Spheroid culture of primary hepatocytes with short fibers as a predictable in vitro model for drug screening†
Abstract
The establishment of a reliable in vitro liver model for drug screening remains challenging with respect to tethering the growth of hepatocyte spheroids and adapting to the current high-throughput system. In the current study, short fibers are utilized as scaffolds for the generation of size-controlled hepatocyte spheroids that recapitulate in vivo hepatic phenotypes and functions. The spheroid formation is modulated by the length and galactose/RGD grafts of short fibers, and short 50 μm long fibers motivate the spheroid formation with optimal hepatic function.
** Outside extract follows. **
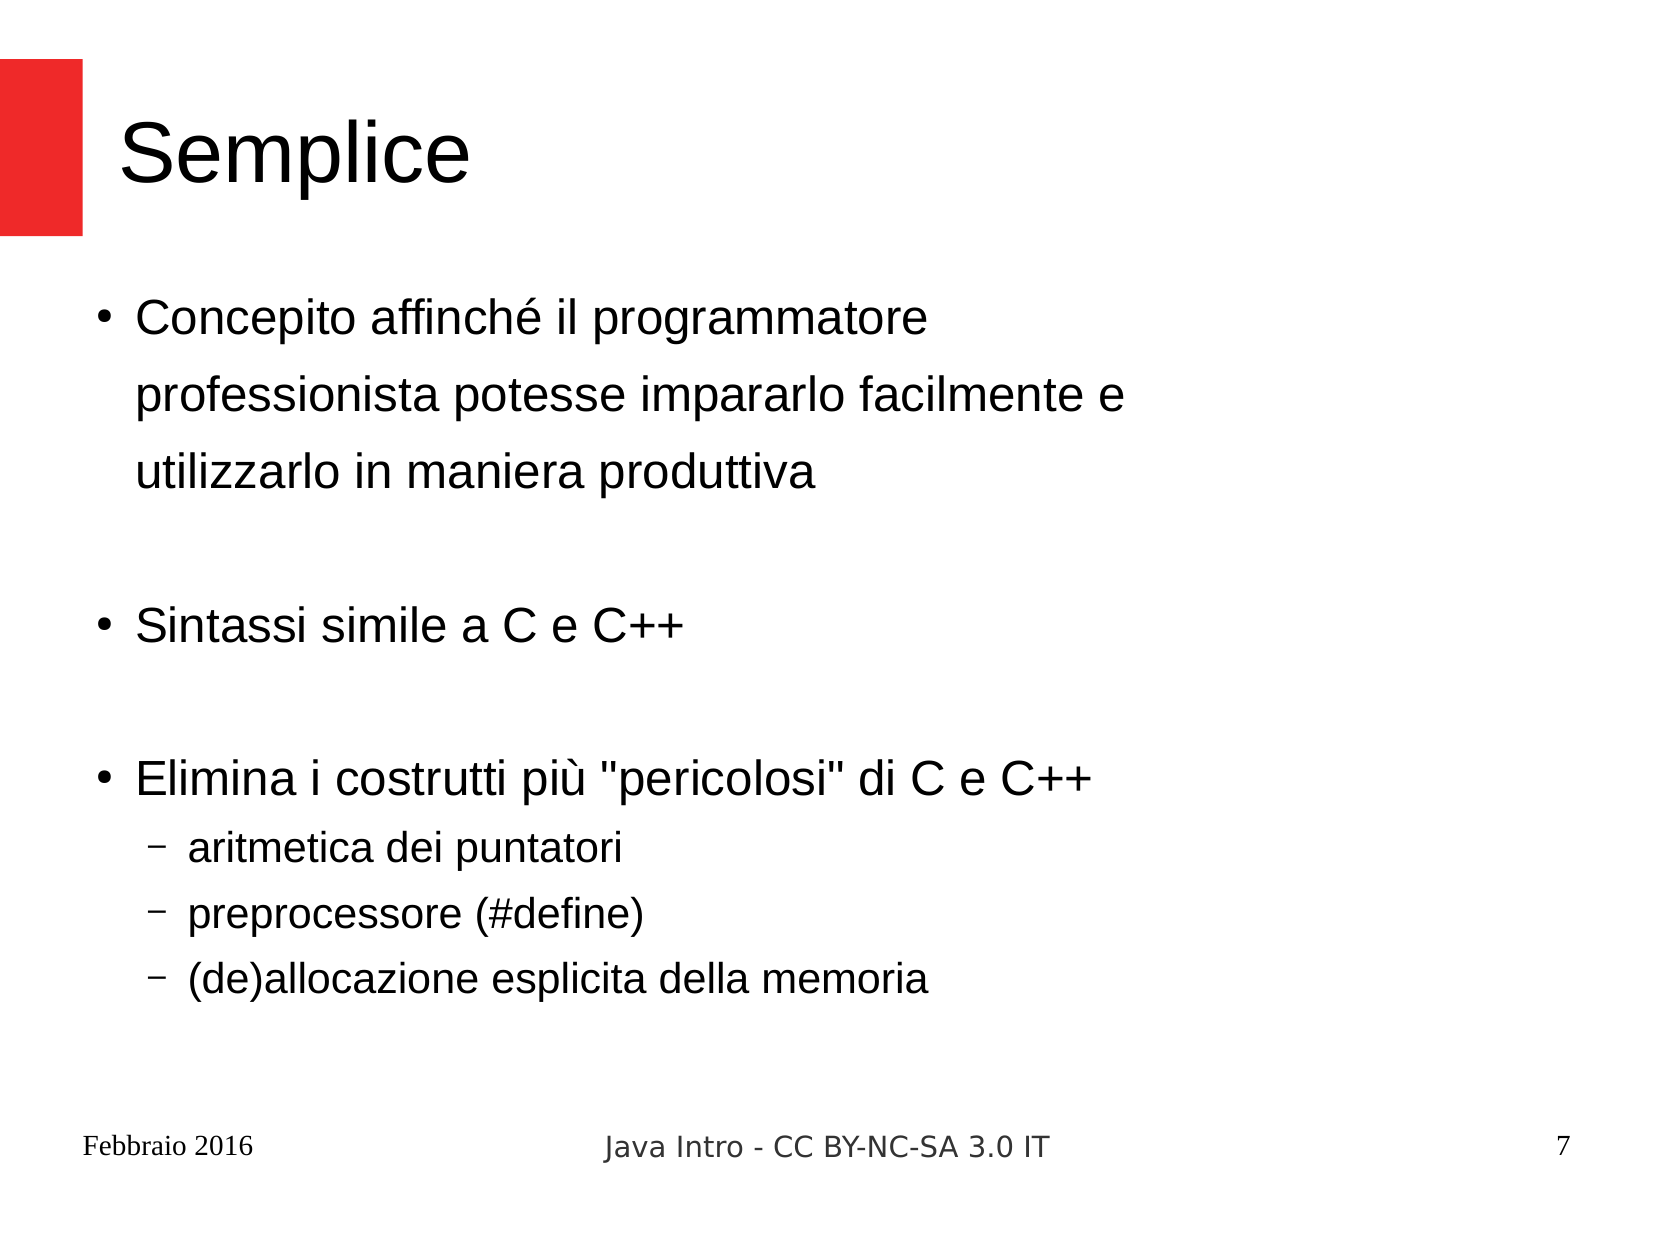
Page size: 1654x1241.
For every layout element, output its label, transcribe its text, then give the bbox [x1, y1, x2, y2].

list Concepito affinché il programmatore professionista potesse impararlo facilmente e utilizzarlo in maniera produttiva Sintassi simile a C e C++ Elimina i costrutti più "pericolosi" di C e C++ aritmetica dei puntatori preprocessore (#define) (de)allocazione esplicita della memoria [82, 290, 1571, 1010]
title Semplice [118, 49, 1607, 257]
Short fibers distribute throughout the entire spheroid for tethering hepatocyte growth to form compact spheroids. Compared with scaffold-free spheroid culture on agarose-coated plates, the spheroid culture with short fibers achieves higher clearance rates of model drugs and provides a better prediction of the in vivo drug clearance rate with a correlation value of 0.886. In addition, the drug metabolism capability is highly sensitive to the inducers and inhibitors of metabolizing enzymes, and the responsiveness is maintained during 20 days of culture, exhibiting an efficient in vitro model for determining drug–drug interactions. Therefore, the spheroid culture with short fibers provides an easily manipulated strategy to maintain hepatocyte functions for a prolonged period and enable ready deployment in conventional multiwell plates and diverse organ-on-a-chip devices for high-throughput drug screening.